I was on the 16th street again, in the van cowering in the corner after being forced to give a blow job to Liam, my head spinning because of the way he pulled my hair and my jaw and cheeks paining for being held forcefully and slapped repeatedly by Yuri. I was pushed off the van by Yuri and I vomited on the sidewalk crying. "See you at Prom, Bitch! Get waxed and primed up to lose your virginity" Liam shouted as he walked to the driver's seat, Yuri laughing in the background and they drove off. I started sobbing loudly, "What did I do to deserve this?" I want to go to the prom too. I want to go with someone who likes me and will hold me and take a picture holding me from behind, both of us laughing for being so corny. "I WANT TO BE TREATED LIKE A PERSON, I WANT TO TOUCH AND BE TOUCHED BECAUSE I WANT IT AND NOT LIKE THIS. I DON'T WANT TO FEEL DIRTY AND UNTOUCABLE. I WANT TO BE HELD AND KISSED. THEN WHY THIS, WHAT HAVE I DONE TO DESERVE THIS. DON'T I DESERVE A PROM, A DATE AND A KISS?" I was screaming in my sleep, half conscious afraid to open my eyes and see them in a van or smoking in the corner. I slowly got aware of the hands holding me, I hid my face in his chest and cried, the scent making me want to not let go. This was not some dream, this was real and he was real. He had been holding me every night as I cried and screamed and wet my bed. He held me when I was reliving the worst moments of my life and making me believe it wasn't him in the morning and letting me clutch to whatever little dignity I had left.
I cried because I was filthy and dirty and not worth the respect and support he was giving me, I cried because I was broken and unworthy of the love I felt for him, my body used and soiled but I wanted him to touch me and like it. I shouldn't have woken up tonight because more than one dream was getting broken.
"I want to touch you baby, I want you and I want to hold you. I want to kiss you if you let me. Sky baby! It's me, look at me. I want you to know it's me, Gabs. I want you to see me as I kiss you and tell you that I love you."
He laced his fingers in my hair and raised my head to look at him, but he didn't pull it or grab my head as I expected, he was gentle with me, holding it lightly, just moving his hands slightly and letting me raise my head if I wanted to. I did and opened my eyes, his didn't shine in the dark like monsters and they were still green and beautiful. He was looking at me without any malice and hatred like my attackers or pity and disappointment like me, but with something else... something nice.

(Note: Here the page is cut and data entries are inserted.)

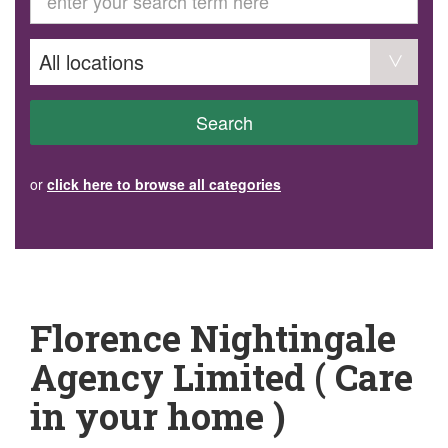
GET INVOLVED
Volunteer
Become a member
Donate or make a bequest
Paid work/trade services
AVS record of visits form
COURSES AND GROUPS
Search
“Staying Safe” Driving Course
Life Without a Car
Steady as You Go – Falls Prevention
or
click here to browse all categories
EVENTS
MAKE A REFERRAL
Accredited Visiting Service Referral Form
Community Health Team Client Referral
Education Session Booking
Social Outing Service Referral
Florence Nightingale
Agency Limited ( Care
in your home )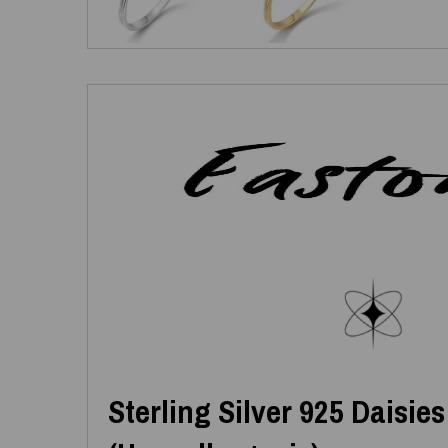
Sterling Silver 925 Daisie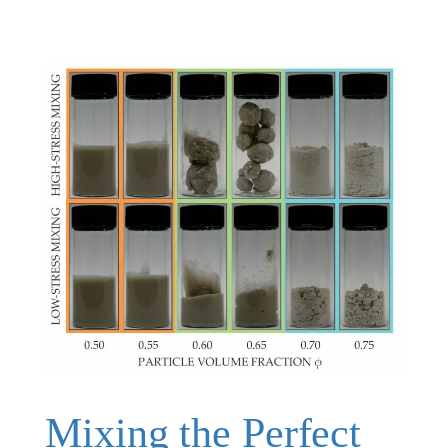
Mixing the Perfect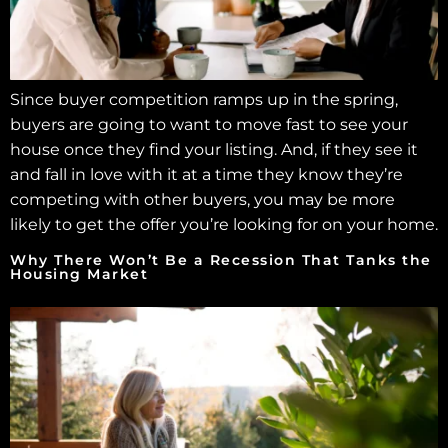
Since buyer competition ramps up in the spring,
buyers are going to want to move fast to see your
house once they find your listing. And, if they see it
and fall in love with it at a time they know they’re
competing with other buyers, you may be more
likely to get the offer you’re looking for on your home.
Why There Won’t Be a Recession That Tanks the
Housing Market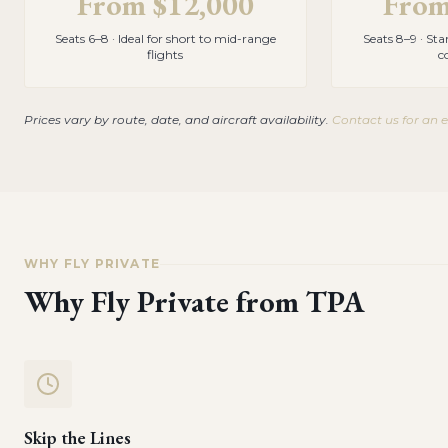
From
$12,000
Fro
Seats 6–8 · Ideal for short to mid-range
Seats 8–9 · St
flights
c
Prices vary by route, date, and aircraft availability.
Contact us for an 
WHY FLY PRIVATE
Why Fly Private from
TPA
Skip the Lines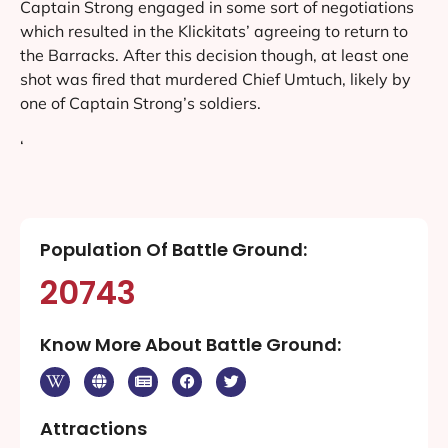
Captain Strong engaged in some sort of negotiations
which resulted in the Klickitats’ agreeing to return to
the Barracks. After this decision though, at least one
shot was fired that murdered Chief Umtuch, likely by
one of Captain Strong’s soldiers.
‘
Population Of Battle Ground:
20743
Know More About Battle Ground:
Attractions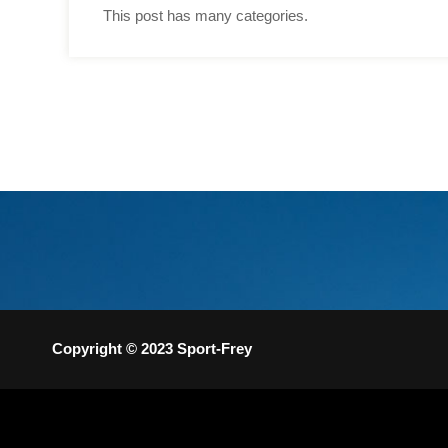
This post has many categories.
Copyright © 2023 Sport-Frey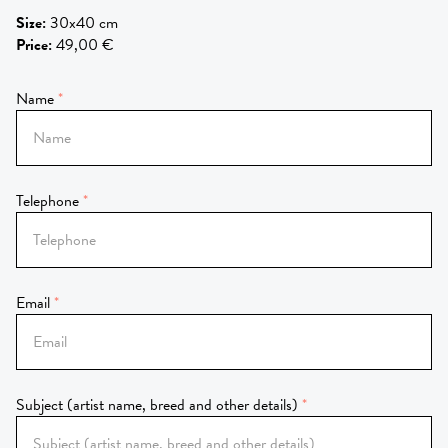
Size
:
30x40 cm
Price
:
49,00 €
Name
Telephone
Email
Subject (artist name, breed and other details)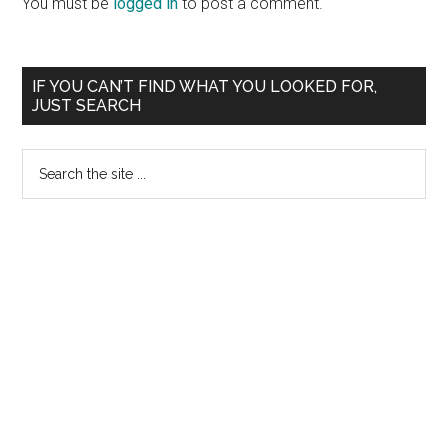
You must be
logged in
to post a comment.
Primary
IF YOU CAN’T FIND WHAT YOU LOOKED FOR,
JUST SEARCH
Sidebar
Search
the
site
...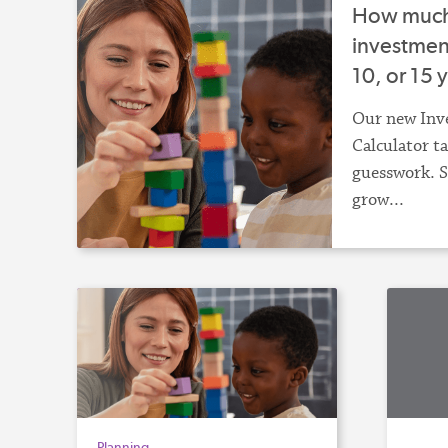
How much 
investment
10, or 15 
Our new Inv
Calculator t
guesswork. S
grow...
Planning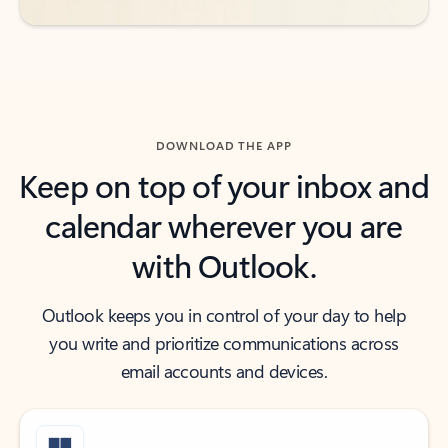
DOWNLOAD THE APP
Keep on top of your inbox and
calendar wherever you are
with Outlook.
Outlook keeps you in control of your day to help
you write and prioritize communications across
email accounts and devices.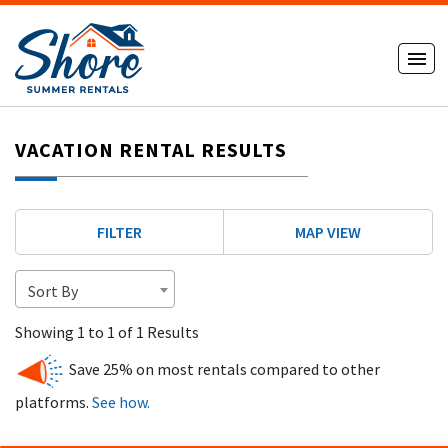
VACATION RENTAL RESULTS
FILTER
MAP VIEW
Sort By
Showing 1 to 1 of 1 Results
Save 25% on most rentals compared to other
platforms.
See how.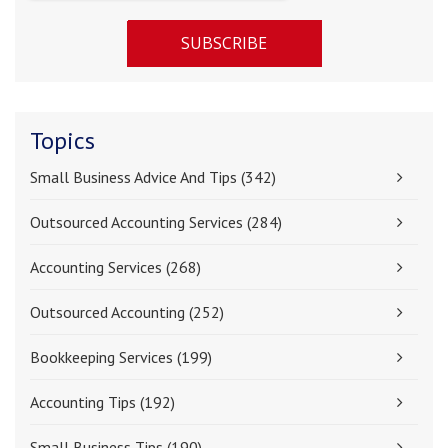
Topics
Small Business Advice And Tips
(342)
Outsourced Accounting Services
(284)
Accounting Services
(268)
Outsourced Accounting
(252)
Bookkeeping Services
(199)
Accounting Tips
(192)
Small Business Tips
(190)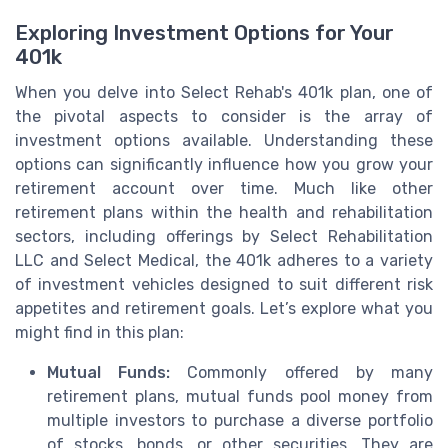
Exploring Investment Options for Your
401k
When you delve into Select Rehab's 401k plan, one of
the pivotal aspects to consider is the array of
investment options available. Understanding these
options can significantly influence how you grow your
retirement account over time. Much like other
retirement plans within the health and rehabilitation
sectors, including offerings by Select Rehabilitation
LLC and Select Medical, the 401k adheres to a variety
of investment vehicles designed to suit different risk
appetites and retirement goals. Let’s explore what you
might find in this plan:
Mutual Funds:
Commonly offered by many
retirement plans, mutual funds pool money from
multiple investors to purchase a diverse portfolio
of stocks, bonds, or other securities. They are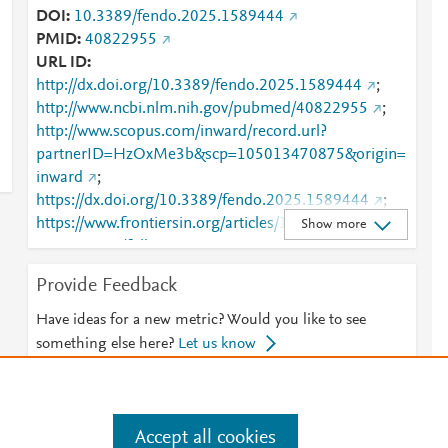
DOI
10.3389/fendo.2025.1589444
PMID
40822955
URL ID
http://dx.doi.org/10.3389/fendo.2025.1589444
;
http://www.ncbi.nlm.nih.gov/pubmed/40822955
;
http://www.scopus.com/inward/record.url?
partnerID=HzOxMe3b&scp=105013470875&origin=
inward
;
https://dx.doi.org/10.3389/fendo.2025.1589444
;
https://www.frontiersin.org/articles/10.3389/fendo.20
Show more
25.1589444/full
;
https://www.frontiersin.org/journals/endocrinology/ar
Provide Feedback
ticles/10.3389/fendo.2025.1589444/full
Have ideas for a new metric? Would you like to see
something else here?
Let us know
Accept all cookies
e
.
Manage cookies by visiting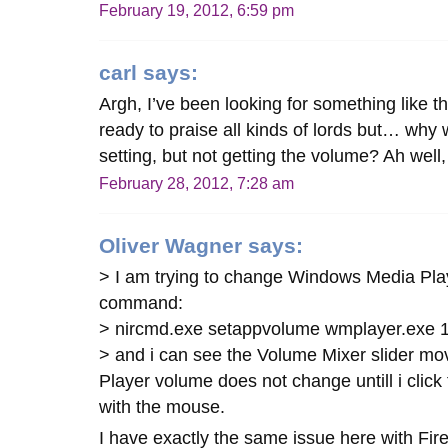
February 19, 2012, 6:59 pm
carl
says:
Argh, I’ve been looking for something like 
ready to praise all kinds of lords but… wh
setting, but not getting the volume? Ah wel
February 28, 2012, 7:28 am
Oliver Wagner
says:
> I am trying to change Windows Media Play
command:
> nircmd.exe setappvolume wmplayer.exe 1 
> and i can see the Volume Mixer slider m
Player volume does not change untill i click
with the mouse.
I have exactly the same issue here with Fi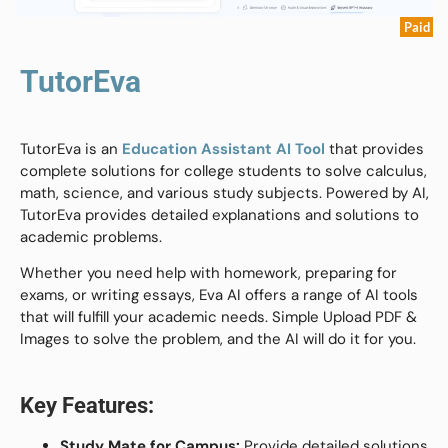
Paid
TutorEva
TutorEva is an
Education Assistant AI Tool
that provides
complete solutions for college students to solve calculus,
math, science, and various study subjects. Powered by AI,
TutorEva provides detailed explanations and solutions to
academic problems.
Whether you need help with homework, preparing for
exams, or writing essays, Eva AI offers a range of AI tools
that will fulfill your academic needs. Simple Upload PDF &
Images to solve the problem, and the AI will do it for you.
Key Features:
Study Mate for Campus:
Provide detailed solutions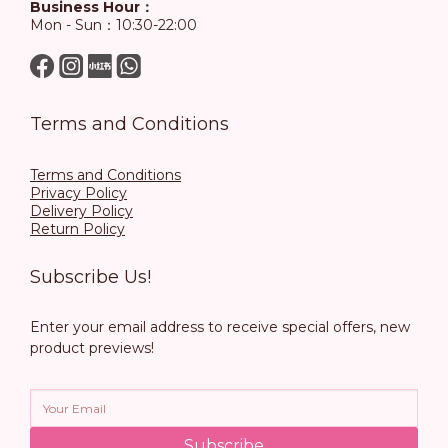
Business Hour：
Mon - Sun：10:30-22:00
Terms and Conditions
Terms and Conditions
Privacy Policy
Delivery Policy
Return Policy
Subscribe Us!
Enter your email address to receive special offers, new
product previews!
Subscribe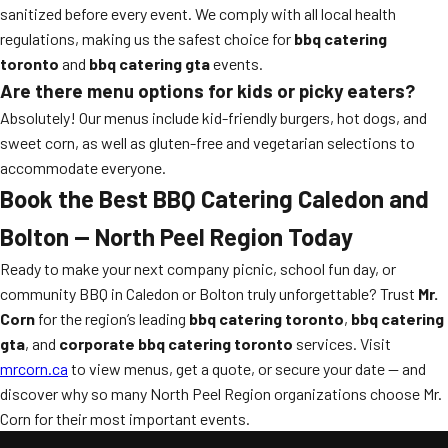
sanitized before every event. We comply with all local health
regulations, making us the safest choice for
bbq catering
toronto
and
bbq catering gta
events.
Are there menu options for kids or picky eaters?
Absolutely! Our menus include kid-friendly burgers, hot dogs, and
sweet corn, as well as gluten-free and vegetarian selections to
accommodate everyone.
Book the Best BBQ Catering Caledon and
Bolton — North Peel Region Today
Ready to make your next company picnic, school fun day, or
community BBQ in Caledon or Bolton truly unforgettable? Trust
Mr.
Corn
for the region’s leading
bbq catering toronto
,
bbq catering
gta
, and
corporate bbq catering toronto
services. Visit
mrcorn.ca
to view menus, get a quote, or secure your date — and
discover why so many North Peel Region organizations choose Mr.
Corn for their most important events.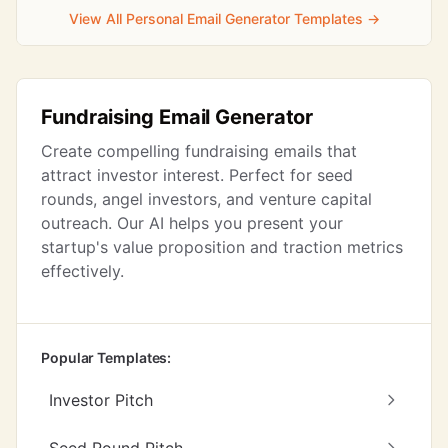
View All Personal Email Generator Templates →
Fundraising Email Generator
Create compelling fundraising emails that
attract investor interest. Perfect for seed
rounds, angel investors, and venture capital
outreach. Our AI helps you present your
startup's value proposition and traction metrics
effectively.
Popular Templates:
Investor Pitch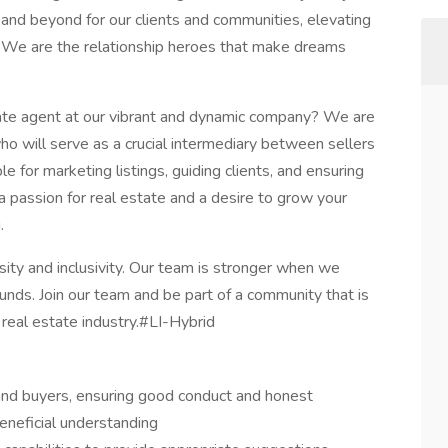
e and beyond for our clients and communities, elevating
. We are the relationship heroes that make dreams
tate agent at our vibrant and dynamic company? We are
o will serve as a crucial intermediary between sellers
le for marketing listings, guiding clients, and ensuring
a passion for real estate and a desire to grow your
.
ty and inclusivity. Our team is stronger when we
nds. Join our team and be part of a community that is
 real estate industry.#LI-Hybrid
and buyers, ensuring good conduct and honest
eneficial understanding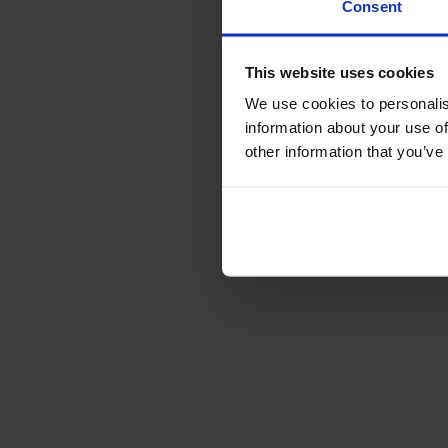
Consent
This website uses cookies
We use cookies to personalis
information about your use of
other information that you’ve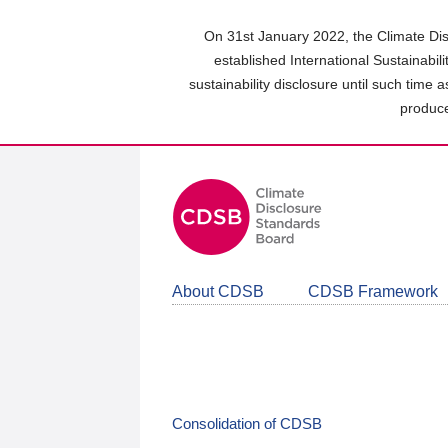
Skip
to
On 31st January 2022, the Climate Dis
main
established International Sustainabil
content
sustainability disclosure until such time 
area
produce
About CDSB
CDSB Framework
Consolidation of CDSB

"It's me", he said and kissed me lightly on my lips. I was touched, abused for years and raped but never been kissed. My lips were dirty, they had touched their skins. Gabriel was nice and unpolluted unlike me. I shouldn't touch him and stain him. I recoiled and moved away from him.
"Don't touch me, I am dirty. I am worthless, a little bitch!" I covered my face and cried feeling guilty for holding him and using him to feel comforted and safe.
"Don't Baby. Please don't say such things. You are the best thing that happened to me." He got on the bed and waited for me.
"I want to be happy but don't know how and not sure if I deserve it and I don't want to drag you into this freak show life of mine more than I already have" I stopped him to come closer.